- [Source passage]
Key insight 1 — discard any triplet with an “overshooting” value immediately: since merging only ever takes the maximum, a value can never decrease through merging. If any triplet has even one position where its value exceeds the target’s corresponding value, that triplet can never participate in a valid sequence of merges leading to target — including it would force that position to overshoot. Filter it out entirely.

Key insight 2 — among the remaining “safe” triplets, check if each target position can be achieved by SOME triplet: since invalid (overshooting) triplets are already excluded, every remaining triplet has every value <= target[j] at every position j. The question becomes: across all these safe triplets, does every position of target get matched exactly by at least one of them? If so, merging all the safe triplets together (taking the max at every position across all of them) produces exactly target.

- [Raw data]
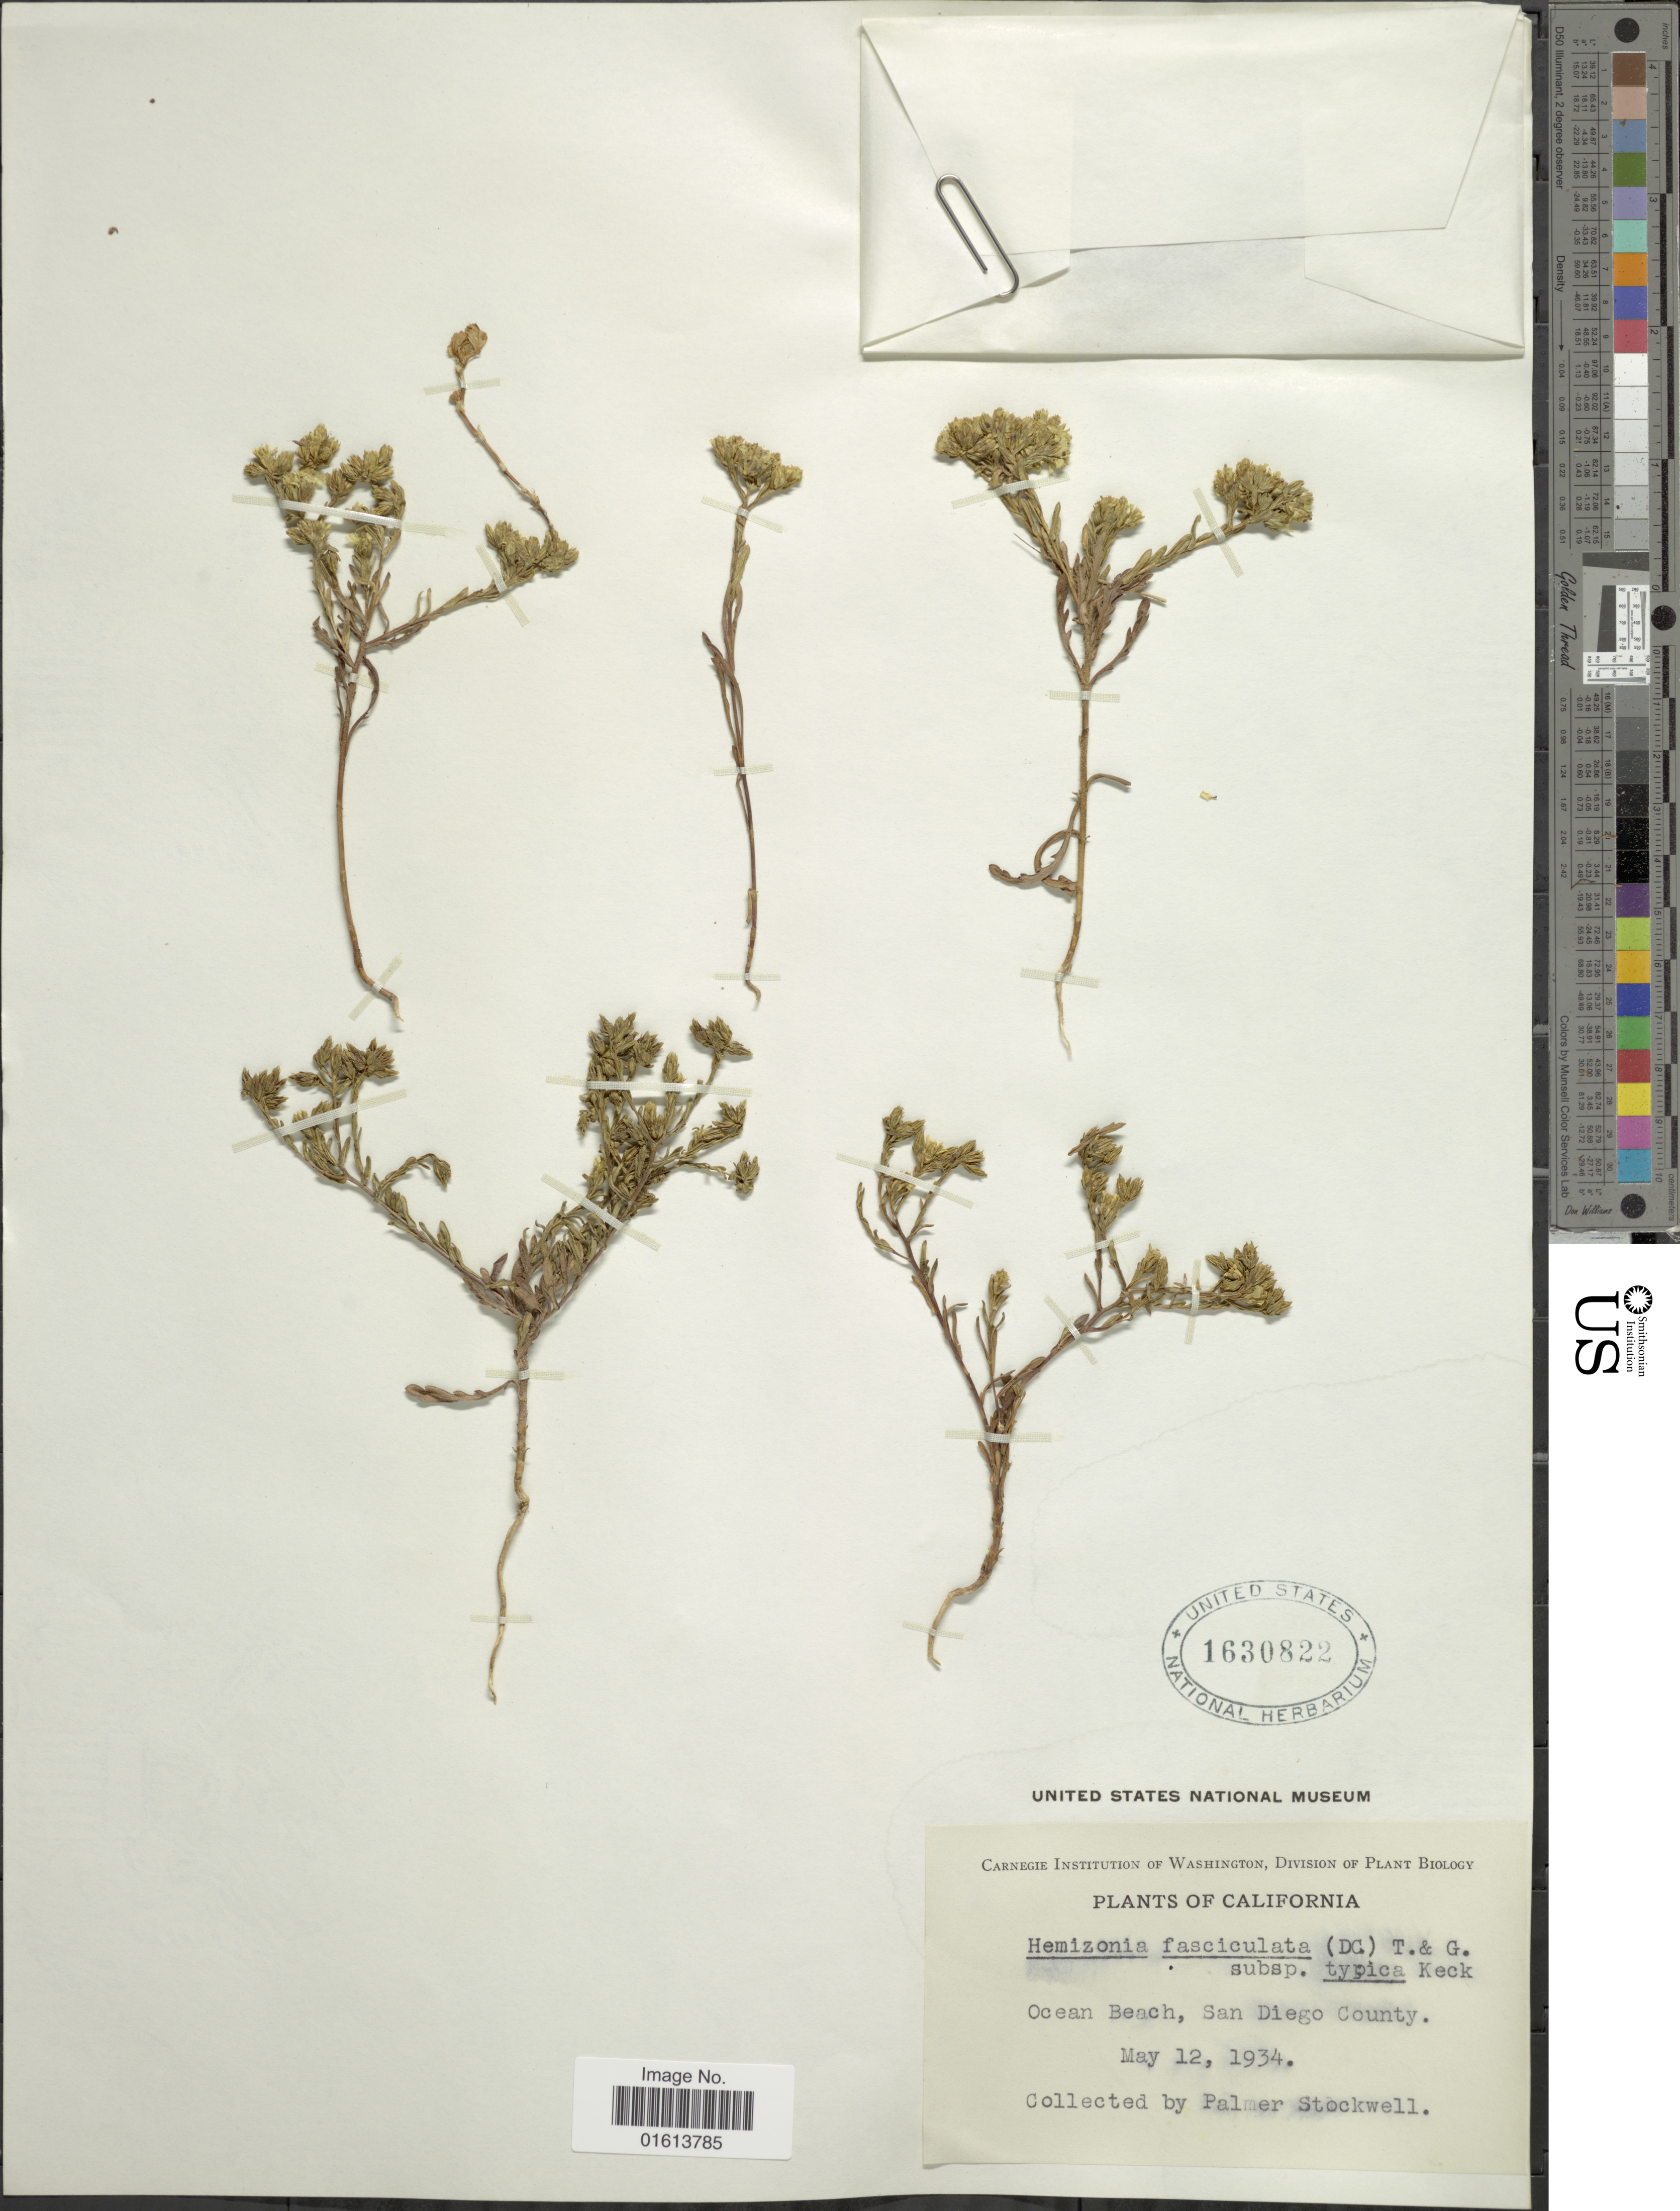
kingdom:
* * *
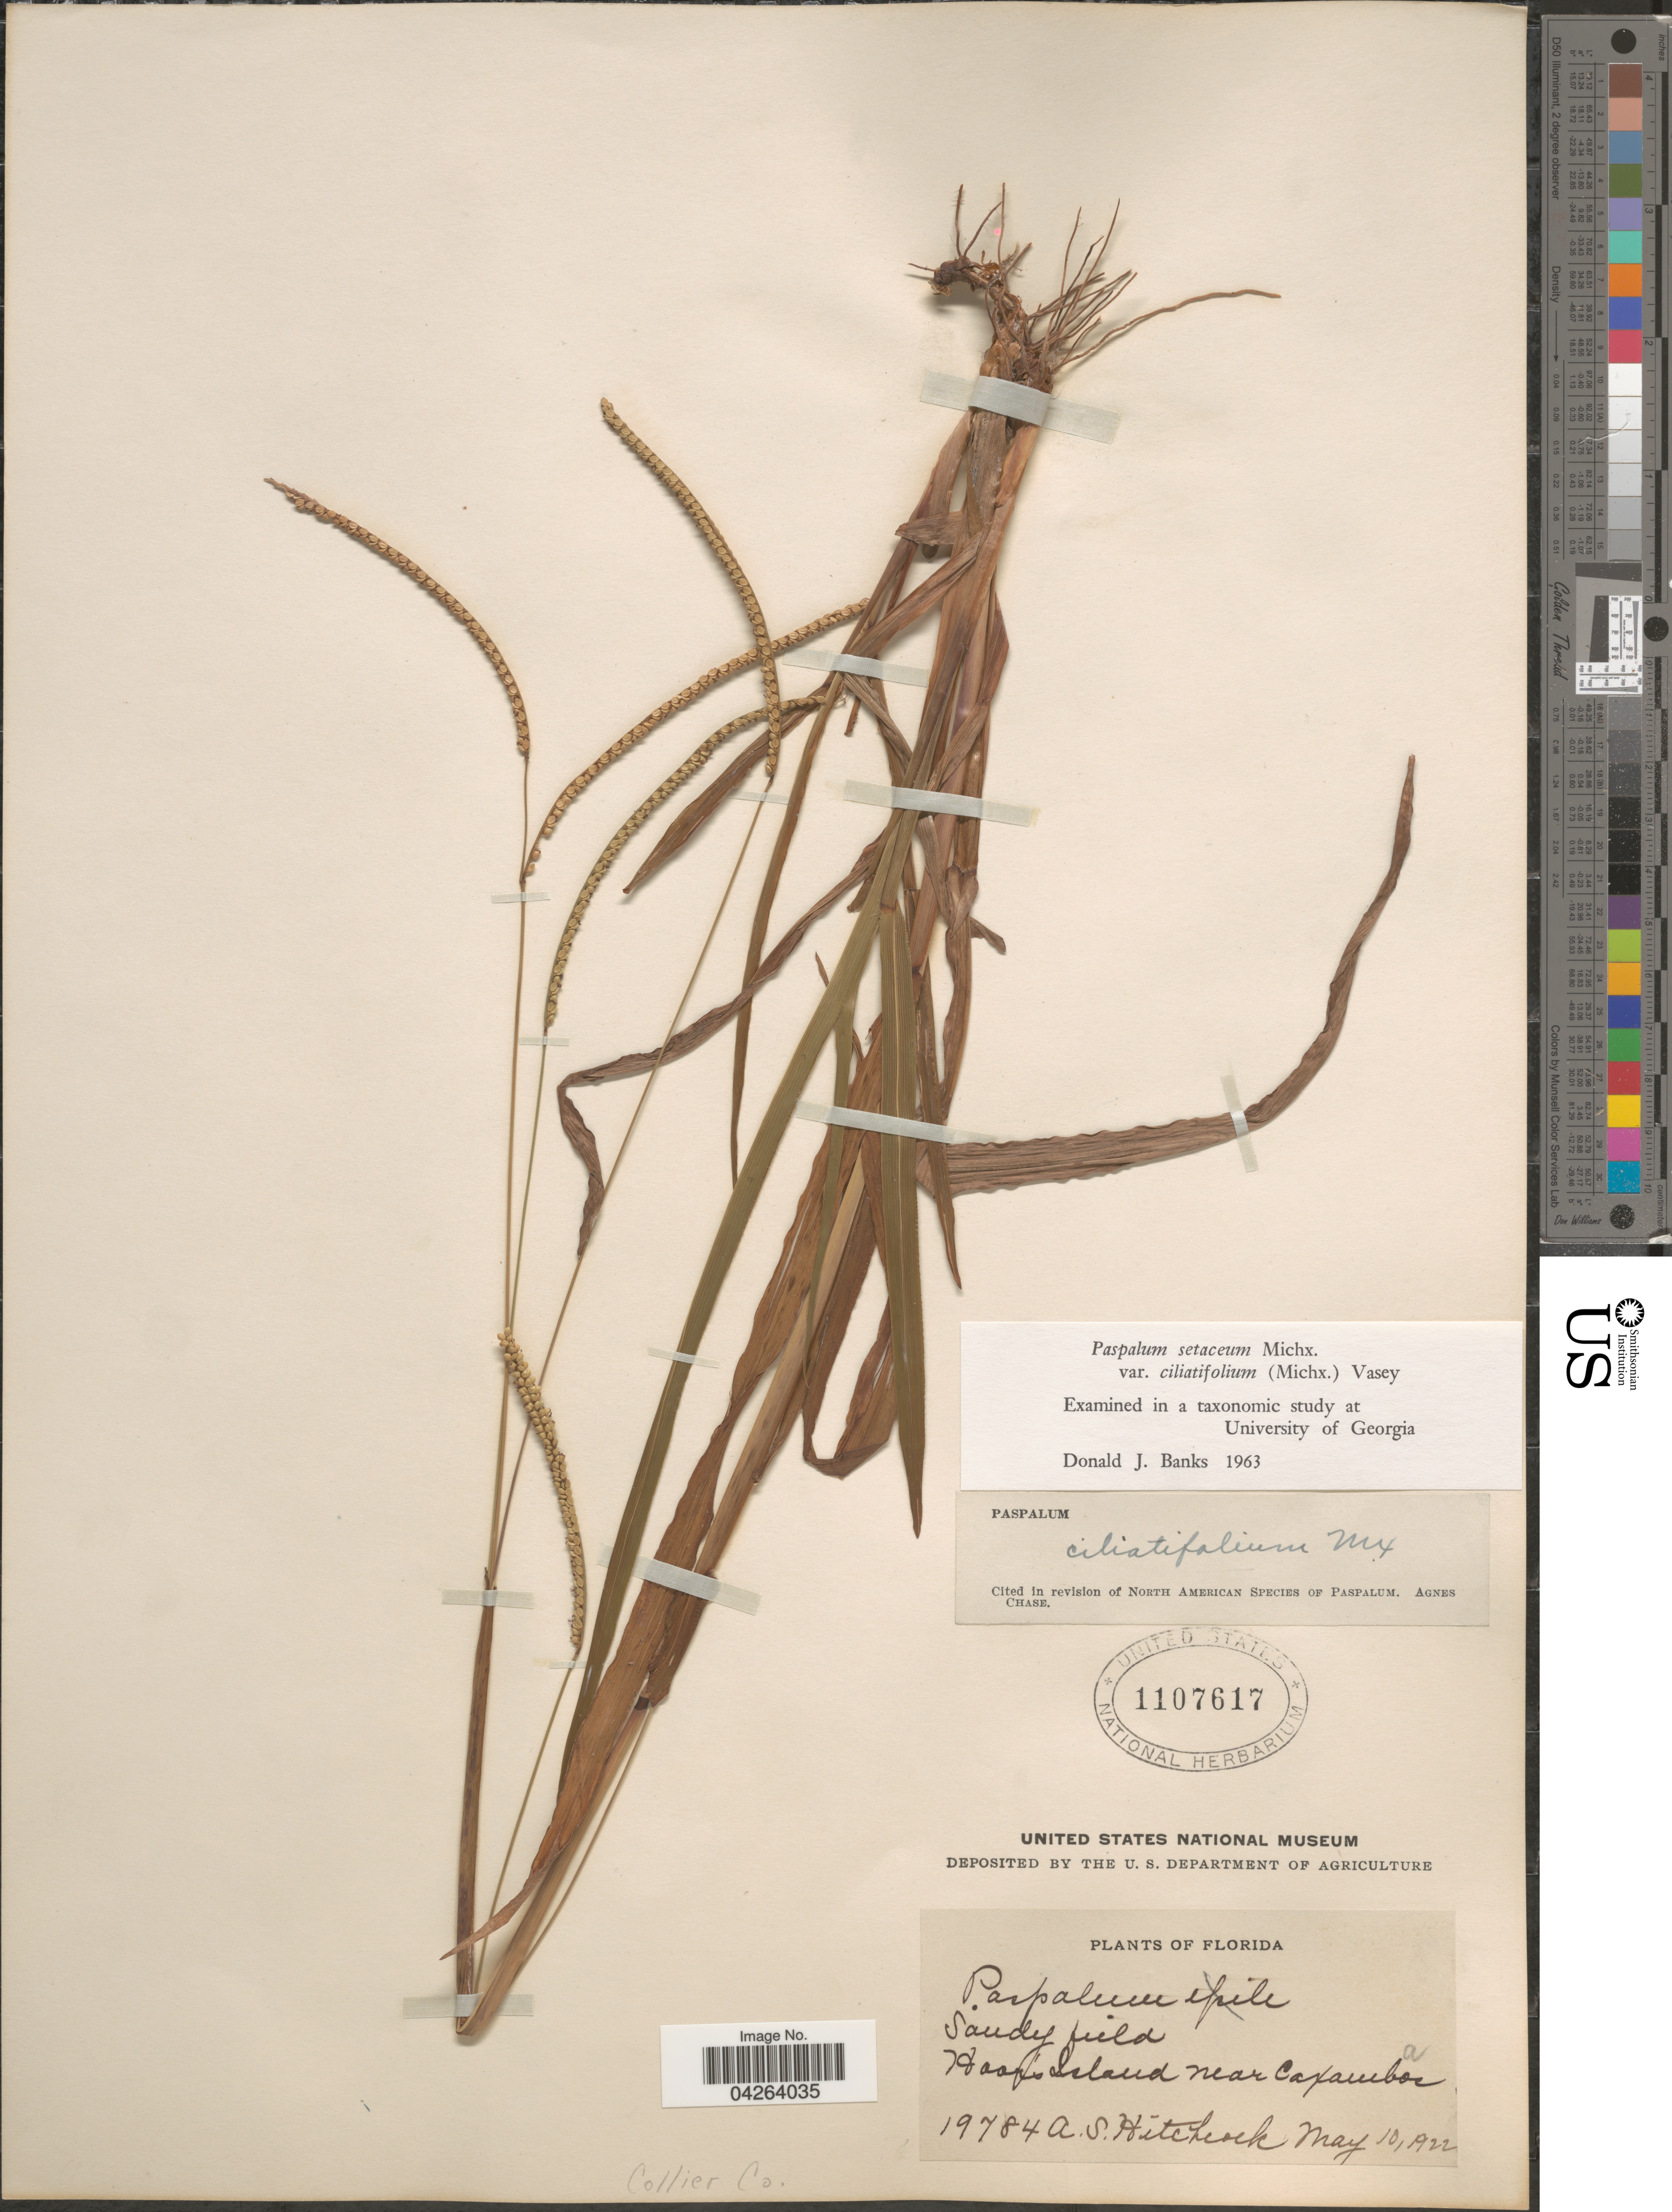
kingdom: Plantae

- [Required task] Copy out the passage about merging triplets to reach a target, word for word from start to finish. This task doesn't use the data.

- [Answer to this task]
Key insight 1 — discard any triplet with an “overshooting” value immediately: since merging only ever takes the maximum, a value can never decrease through merging. If any triplet has even one position where its value exceeds the target’s corresponding value, that triplet can never participate in a valid sequence of merges leading to target — including it would force that position to overshoot. Filter it out entirely.

Key insight 2 — among the remaining “safe” triplets, check if each target position can be achieved by SOME triplet: since invalid (overshooting) triplets are already excluded, every remaining triplet has every value <= target[j] at every position j. The question becomes: across all these safe triplets, does every position of target get matched exactly by at least one of them? If so, merging all the safe triplets together (taking the max at every position across all of them) produces exactly target.